TASK GOAL: The answer must consist of every line in the data below that holds the word "round".

══ EXCERPTED RECORDS ══

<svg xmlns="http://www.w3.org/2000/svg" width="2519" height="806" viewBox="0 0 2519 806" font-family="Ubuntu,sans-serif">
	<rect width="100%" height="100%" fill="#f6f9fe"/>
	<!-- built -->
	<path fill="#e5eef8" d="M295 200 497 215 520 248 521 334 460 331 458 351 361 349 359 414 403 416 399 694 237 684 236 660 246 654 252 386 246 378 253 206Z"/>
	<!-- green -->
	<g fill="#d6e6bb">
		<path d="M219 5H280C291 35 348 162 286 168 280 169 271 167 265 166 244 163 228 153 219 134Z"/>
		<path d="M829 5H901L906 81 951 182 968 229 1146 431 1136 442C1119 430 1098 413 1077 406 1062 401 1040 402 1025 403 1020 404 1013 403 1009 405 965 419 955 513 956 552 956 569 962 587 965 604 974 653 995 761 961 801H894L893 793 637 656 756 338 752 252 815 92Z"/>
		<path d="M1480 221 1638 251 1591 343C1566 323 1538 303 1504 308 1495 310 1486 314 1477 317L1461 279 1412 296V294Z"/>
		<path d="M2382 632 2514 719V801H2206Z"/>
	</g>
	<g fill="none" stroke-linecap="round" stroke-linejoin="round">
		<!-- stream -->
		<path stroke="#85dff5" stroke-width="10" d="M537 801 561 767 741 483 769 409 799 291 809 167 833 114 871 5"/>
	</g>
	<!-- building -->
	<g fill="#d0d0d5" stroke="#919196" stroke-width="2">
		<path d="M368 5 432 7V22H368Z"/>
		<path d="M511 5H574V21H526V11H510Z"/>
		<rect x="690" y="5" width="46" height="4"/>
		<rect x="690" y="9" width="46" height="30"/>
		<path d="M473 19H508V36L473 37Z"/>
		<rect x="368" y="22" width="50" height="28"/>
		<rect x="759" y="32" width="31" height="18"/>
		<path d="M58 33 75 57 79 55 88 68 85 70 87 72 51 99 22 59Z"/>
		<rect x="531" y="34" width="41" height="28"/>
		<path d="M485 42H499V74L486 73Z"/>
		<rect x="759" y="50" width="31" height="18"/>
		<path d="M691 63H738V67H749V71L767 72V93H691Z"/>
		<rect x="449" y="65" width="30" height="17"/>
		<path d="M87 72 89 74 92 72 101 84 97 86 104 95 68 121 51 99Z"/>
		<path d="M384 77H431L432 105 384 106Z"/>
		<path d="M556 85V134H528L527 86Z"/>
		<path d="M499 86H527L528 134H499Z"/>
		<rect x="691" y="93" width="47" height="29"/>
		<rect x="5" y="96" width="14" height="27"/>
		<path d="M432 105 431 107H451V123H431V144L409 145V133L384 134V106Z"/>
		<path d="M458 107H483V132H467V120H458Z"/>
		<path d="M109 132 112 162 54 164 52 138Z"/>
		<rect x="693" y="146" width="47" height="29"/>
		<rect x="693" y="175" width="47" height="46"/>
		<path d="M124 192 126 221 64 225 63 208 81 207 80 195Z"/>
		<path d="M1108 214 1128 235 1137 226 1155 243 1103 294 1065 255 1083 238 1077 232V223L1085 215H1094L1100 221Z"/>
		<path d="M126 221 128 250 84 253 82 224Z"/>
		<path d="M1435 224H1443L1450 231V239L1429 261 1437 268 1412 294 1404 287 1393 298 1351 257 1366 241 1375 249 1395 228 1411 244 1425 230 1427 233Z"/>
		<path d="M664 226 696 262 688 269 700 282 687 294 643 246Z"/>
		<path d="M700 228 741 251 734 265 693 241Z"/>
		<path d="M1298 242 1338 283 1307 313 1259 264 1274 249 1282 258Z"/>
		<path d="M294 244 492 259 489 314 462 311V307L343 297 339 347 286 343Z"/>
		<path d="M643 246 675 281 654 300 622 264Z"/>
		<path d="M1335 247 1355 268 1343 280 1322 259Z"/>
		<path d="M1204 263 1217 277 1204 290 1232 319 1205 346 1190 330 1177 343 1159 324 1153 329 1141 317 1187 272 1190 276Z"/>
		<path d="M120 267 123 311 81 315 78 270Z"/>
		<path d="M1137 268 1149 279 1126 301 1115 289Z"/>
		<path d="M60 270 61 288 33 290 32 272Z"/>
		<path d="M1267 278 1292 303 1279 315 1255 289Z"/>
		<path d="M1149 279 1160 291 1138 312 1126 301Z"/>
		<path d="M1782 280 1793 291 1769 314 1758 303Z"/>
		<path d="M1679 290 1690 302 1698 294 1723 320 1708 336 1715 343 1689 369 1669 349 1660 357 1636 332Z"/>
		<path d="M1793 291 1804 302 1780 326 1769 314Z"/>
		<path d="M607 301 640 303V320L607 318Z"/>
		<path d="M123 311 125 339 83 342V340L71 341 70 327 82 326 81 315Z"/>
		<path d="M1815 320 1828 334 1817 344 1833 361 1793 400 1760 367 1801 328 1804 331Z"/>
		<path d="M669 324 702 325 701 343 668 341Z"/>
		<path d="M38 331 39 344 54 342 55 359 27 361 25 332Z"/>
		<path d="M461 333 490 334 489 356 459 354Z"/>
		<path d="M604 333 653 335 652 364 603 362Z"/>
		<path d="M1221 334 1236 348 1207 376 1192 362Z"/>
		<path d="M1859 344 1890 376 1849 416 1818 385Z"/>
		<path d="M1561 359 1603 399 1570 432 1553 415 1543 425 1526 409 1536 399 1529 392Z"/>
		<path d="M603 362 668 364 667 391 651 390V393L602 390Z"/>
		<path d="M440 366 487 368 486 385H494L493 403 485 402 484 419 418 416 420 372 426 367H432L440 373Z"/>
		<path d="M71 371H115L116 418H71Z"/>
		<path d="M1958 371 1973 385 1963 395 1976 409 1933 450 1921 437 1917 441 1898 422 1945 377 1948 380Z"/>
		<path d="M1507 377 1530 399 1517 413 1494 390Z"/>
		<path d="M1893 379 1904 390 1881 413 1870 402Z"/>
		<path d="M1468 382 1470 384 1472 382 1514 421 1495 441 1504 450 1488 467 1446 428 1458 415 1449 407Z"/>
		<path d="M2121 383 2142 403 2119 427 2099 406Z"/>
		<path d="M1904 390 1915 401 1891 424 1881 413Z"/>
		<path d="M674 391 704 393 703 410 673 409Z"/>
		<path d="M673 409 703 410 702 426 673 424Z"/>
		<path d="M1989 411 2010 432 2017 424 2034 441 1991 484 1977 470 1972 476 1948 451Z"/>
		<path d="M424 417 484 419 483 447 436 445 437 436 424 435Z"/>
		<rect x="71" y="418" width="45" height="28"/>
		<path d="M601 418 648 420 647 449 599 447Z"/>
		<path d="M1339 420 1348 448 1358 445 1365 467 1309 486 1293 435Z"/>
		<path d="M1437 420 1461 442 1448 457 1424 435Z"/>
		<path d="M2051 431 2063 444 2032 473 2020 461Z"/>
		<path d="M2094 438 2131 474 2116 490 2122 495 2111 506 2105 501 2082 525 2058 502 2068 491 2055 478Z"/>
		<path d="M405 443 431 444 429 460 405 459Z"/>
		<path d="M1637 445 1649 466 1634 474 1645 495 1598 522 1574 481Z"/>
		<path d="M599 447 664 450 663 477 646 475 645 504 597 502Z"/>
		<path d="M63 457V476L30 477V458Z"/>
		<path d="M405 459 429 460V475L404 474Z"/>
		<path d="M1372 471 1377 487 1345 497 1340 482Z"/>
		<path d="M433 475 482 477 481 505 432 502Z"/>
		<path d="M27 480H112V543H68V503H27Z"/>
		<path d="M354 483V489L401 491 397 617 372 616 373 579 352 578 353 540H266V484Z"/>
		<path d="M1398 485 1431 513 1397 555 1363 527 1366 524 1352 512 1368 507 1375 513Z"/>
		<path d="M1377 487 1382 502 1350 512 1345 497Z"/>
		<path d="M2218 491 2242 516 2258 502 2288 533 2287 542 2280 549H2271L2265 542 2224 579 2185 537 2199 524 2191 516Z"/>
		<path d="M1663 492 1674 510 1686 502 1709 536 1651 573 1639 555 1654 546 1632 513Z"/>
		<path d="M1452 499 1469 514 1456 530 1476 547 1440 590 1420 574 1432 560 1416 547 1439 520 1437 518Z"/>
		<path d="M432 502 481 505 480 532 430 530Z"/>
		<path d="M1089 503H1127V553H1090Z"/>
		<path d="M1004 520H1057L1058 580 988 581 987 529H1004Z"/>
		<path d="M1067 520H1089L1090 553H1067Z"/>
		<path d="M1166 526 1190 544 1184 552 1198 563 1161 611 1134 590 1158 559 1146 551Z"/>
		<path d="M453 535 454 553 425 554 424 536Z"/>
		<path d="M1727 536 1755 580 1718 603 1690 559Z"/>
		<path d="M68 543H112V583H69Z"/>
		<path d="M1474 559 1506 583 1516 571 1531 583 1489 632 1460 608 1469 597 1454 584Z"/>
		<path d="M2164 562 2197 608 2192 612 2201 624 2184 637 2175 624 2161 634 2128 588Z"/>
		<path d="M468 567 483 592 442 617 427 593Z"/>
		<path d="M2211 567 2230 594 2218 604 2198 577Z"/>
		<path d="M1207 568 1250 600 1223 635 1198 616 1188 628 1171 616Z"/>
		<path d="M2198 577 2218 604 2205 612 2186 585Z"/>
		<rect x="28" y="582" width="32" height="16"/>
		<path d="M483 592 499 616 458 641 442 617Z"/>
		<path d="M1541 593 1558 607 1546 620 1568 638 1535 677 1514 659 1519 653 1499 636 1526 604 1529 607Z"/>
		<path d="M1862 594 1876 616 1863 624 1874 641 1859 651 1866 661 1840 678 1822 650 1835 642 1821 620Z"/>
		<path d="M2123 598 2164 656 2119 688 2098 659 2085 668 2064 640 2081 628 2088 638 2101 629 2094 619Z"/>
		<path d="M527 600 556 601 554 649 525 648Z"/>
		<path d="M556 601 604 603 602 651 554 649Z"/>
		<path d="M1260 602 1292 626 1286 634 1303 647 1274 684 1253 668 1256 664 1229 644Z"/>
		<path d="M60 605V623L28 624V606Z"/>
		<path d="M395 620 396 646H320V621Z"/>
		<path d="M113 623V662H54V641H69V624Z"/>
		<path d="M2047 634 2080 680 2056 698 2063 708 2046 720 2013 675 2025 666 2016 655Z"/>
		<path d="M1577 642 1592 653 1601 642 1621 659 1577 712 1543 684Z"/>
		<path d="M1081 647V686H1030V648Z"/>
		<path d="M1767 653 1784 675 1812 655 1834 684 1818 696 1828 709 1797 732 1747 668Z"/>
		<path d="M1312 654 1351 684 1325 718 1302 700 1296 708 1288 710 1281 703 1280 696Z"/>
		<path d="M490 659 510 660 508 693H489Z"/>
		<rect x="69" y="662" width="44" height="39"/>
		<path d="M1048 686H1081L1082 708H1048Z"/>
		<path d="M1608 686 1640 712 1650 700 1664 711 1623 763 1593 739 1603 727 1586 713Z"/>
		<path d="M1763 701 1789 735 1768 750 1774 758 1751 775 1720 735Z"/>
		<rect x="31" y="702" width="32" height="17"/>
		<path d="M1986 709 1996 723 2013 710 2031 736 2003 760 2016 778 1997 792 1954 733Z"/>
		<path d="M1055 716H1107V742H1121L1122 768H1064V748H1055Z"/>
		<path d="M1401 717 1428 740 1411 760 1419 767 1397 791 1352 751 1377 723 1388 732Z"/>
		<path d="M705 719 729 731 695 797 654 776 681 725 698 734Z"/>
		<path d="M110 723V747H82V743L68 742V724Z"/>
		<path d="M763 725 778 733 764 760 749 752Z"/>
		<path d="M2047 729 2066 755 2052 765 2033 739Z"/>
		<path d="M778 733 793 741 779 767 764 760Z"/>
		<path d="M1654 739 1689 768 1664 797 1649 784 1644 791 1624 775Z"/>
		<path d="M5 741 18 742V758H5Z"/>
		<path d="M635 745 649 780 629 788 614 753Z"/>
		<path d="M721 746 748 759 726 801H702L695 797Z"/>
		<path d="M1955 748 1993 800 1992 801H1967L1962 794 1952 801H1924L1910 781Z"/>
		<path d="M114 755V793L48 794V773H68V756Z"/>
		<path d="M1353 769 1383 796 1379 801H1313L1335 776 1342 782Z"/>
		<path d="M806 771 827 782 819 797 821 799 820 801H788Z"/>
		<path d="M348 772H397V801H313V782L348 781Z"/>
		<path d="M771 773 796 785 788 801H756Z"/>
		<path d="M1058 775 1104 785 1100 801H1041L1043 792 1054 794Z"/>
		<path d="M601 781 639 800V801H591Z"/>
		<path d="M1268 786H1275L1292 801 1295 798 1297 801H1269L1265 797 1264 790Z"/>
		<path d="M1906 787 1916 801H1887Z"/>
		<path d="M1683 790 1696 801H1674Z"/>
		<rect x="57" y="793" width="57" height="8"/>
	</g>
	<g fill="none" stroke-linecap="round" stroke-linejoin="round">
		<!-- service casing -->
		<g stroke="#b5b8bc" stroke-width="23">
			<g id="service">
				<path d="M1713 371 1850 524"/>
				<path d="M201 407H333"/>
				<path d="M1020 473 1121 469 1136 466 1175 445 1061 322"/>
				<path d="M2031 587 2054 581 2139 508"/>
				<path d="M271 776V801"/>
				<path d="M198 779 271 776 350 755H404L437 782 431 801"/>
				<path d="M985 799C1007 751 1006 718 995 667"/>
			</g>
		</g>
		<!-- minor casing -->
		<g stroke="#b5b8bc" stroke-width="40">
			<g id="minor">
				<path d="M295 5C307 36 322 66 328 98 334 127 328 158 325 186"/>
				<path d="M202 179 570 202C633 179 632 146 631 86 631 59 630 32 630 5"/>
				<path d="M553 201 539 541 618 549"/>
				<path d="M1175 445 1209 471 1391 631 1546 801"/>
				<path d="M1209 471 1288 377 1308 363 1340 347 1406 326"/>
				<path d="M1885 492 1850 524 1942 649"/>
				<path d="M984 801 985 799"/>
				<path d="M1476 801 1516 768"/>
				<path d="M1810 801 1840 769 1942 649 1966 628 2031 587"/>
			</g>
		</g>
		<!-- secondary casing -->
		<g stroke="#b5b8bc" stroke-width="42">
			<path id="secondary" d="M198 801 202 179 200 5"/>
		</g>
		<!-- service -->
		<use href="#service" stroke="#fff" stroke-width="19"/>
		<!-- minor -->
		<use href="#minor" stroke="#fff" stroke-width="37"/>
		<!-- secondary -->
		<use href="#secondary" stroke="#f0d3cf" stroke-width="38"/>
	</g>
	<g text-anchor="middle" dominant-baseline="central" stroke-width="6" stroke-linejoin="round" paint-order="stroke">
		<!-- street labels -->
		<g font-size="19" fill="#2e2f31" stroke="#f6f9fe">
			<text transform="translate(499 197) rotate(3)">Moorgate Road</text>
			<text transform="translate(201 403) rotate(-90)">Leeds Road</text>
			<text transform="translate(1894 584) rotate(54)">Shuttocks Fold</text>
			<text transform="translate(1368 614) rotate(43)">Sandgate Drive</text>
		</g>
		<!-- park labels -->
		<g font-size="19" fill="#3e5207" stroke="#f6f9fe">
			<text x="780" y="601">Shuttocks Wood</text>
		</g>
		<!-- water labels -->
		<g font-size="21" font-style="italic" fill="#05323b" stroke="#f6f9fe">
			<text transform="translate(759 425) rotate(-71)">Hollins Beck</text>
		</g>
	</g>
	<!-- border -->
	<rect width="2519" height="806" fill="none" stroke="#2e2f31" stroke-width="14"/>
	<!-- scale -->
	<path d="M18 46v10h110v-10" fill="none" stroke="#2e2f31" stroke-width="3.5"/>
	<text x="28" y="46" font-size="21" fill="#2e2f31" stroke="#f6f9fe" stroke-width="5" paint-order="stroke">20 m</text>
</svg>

═══
══ EXCERPTED RECORDS ══

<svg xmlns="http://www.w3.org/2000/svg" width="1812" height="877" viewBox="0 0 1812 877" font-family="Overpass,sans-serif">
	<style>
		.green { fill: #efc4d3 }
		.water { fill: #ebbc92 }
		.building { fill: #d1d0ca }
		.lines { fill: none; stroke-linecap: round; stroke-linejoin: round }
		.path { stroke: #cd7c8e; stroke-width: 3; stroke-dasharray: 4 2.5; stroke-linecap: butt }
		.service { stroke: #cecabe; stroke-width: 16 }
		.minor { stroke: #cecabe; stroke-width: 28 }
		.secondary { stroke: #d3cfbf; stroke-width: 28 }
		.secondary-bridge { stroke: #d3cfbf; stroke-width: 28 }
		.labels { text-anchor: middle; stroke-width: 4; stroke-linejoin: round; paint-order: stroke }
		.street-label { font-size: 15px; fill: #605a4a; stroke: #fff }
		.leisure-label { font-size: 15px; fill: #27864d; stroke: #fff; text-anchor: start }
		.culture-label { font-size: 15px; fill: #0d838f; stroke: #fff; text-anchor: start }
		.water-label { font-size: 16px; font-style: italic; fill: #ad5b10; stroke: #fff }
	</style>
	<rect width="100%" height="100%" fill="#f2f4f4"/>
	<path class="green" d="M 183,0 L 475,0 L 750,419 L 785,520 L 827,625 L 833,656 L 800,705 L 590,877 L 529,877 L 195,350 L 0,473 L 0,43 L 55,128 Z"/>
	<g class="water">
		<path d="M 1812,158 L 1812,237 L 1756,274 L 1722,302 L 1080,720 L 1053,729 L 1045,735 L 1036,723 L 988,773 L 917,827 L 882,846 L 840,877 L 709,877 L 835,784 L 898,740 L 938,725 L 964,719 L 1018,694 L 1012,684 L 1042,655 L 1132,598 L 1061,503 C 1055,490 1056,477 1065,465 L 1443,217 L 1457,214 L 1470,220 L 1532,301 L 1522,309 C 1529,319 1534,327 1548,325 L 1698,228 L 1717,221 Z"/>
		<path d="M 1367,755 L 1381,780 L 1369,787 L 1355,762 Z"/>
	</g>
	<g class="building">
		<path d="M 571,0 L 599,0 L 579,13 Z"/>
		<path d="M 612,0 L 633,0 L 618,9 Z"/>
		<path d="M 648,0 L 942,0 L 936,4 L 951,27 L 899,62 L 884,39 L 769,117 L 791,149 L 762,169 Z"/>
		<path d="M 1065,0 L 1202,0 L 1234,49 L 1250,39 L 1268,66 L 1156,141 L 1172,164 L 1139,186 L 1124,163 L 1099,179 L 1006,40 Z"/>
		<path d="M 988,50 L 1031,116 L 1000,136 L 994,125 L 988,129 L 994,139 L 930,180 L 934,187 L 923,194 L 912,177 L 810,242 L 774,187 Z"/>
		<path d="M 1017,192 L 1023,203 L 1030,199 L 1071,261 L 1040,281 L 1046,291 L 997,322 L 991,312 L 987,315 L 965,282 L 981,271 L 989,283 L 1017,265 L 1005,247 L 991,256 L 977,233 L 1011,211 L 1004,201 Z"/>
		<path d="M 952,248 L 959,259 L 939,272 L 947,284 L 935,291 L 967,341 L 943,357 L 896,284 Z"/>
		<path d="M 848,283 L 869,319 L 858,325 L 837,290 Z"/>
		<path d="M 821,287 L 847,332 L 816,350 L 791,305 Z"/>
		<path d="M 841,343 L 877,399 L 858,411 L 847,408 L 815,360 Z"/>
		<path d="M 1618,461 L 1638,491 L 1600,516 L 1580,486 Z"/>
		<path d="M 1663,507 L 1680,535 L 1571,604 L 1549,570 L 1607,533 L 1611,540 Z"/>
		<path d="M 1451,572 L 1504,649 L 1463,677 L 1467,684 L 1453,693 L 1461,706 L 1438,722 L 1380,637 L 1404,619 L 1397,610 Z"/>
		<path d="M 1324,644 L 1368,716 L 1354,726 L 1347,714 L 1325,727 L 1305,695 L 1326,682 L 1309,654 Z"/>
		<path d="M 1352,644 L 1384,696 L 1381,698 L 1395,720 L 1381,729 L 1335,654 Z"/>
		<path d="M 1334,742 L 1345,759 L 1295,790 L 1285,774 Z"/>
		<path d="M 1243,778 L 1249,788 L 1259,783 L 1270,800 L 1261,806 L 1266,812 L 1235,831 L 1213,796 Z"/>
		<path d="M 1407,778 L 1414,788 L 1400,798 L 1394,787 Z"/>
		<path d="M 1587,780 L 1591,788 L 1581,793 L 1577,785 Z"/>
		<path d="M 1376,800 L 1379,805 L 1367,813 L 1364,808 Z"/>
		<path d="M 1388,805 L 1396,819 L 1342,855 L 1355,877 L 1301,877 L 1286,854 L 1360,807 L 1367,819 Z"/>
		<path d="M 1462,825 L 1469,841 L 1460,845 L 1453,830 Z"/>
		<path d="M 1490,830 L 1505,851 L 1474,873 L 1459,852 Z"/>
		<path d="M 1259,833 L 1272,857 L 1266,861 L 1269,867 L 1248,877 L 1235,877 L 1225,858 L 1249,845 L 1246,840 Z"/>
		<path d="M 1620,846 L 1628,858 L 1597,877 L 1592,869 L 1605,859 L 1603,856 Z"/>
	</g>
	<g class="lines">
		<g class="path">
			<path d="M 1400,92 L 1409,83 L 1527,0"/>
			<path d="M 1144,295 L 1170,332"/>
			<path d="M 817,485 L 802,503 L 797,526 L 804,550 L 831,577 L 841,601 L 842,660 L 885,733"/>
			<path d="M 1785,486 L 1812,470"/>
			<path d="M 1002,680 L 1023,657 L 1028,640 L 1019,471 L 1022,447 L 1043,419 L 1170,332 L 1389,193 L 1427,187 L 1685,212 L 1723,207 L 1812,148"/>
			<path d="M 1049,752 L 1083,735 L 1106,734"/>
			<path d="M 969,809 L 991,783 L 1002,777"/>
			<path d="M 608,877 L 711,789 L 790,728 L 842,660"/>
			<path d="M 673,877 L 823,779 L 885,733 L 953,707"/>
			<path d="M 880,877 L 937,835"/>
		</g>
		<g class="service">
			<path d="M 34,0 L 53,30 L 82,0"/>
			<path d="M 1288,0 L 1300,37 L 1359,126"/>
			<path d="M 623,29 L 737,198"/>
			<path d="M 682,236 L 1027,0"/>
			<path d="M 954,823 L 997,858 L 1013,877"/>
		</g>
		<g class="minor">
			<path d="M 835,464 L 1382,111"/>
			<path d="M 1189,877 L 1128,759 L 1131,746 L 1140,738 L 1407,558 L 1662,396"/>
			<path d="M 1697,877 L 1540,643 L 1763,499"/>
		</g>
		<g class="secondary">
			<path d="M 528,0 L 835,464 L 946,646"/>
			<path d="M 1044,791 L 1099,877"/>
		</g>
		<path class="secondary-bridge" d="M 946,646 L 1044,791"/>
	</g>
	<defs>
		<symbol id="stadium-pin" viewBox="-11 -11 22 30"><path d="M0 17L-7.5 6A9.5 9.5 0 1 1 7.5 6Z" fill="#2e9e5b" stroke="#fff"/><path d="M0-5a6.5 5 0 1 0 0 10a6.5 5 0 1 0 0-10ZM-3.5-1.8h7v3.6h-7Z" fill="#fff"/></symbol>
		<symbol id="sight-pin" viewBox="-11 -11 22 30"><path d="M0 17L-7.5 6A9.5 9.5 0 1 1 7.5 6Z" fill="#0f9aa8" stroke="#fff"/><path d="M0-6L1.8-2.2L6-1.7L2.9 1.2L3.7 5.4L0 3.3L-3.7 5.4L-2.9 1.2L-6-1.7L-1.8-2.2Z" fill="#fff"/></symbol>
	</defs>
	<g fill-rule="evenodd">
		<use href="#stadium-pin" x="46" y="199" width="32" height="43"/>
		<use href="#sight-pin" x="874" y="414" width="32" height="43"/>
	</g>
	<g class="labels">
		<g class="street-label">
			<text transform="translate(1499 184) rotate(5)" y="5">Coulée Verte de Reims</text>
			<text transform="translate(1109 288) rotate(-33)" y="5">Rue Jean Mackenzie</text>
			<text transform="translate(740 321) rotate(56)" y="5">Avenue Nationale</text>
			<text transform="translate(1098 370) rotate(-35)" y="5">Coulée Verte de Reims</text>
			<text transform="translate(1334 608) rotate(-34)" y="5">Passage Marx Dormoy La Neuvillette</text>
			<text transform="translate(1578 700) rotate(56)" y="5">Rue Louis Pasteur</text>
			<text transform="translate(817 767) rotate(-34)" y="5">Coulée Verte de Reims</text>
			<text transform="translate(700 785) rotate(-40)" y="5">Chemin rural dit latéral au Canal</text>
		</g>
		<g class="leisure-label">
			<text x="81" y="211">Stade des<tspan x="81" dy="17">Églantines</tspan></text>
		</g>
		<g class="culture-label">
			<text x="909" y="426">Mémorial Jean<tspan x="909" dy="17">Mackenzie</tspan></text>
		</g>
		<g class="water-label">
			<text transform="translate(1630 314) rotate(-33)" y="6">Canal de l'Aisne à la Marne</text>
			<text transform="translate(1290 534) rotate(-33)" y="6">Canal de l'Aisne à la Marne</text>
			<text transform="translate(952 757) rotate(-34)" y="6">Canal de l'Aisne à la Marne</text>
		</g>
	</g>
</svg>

═══

WRITTEN RESPONSE:
	<g fill="none" stroke-linecap="round" stroke-linejoin="round">
	<g fill="none" stroke-linecap="round" stroke-linejoin="round">
	<g text-anchor="middle" dominant-baseline="central" stroke-width="6" stroke-linejoin="round" paint-order="stroke">
		.lines { fill: none; stroke-linecap: round; stroke-linejoin: round }
		.labels { text-anchor: middle; stroke-width: 4; stroke-linejoin: round; paint-order: stroke }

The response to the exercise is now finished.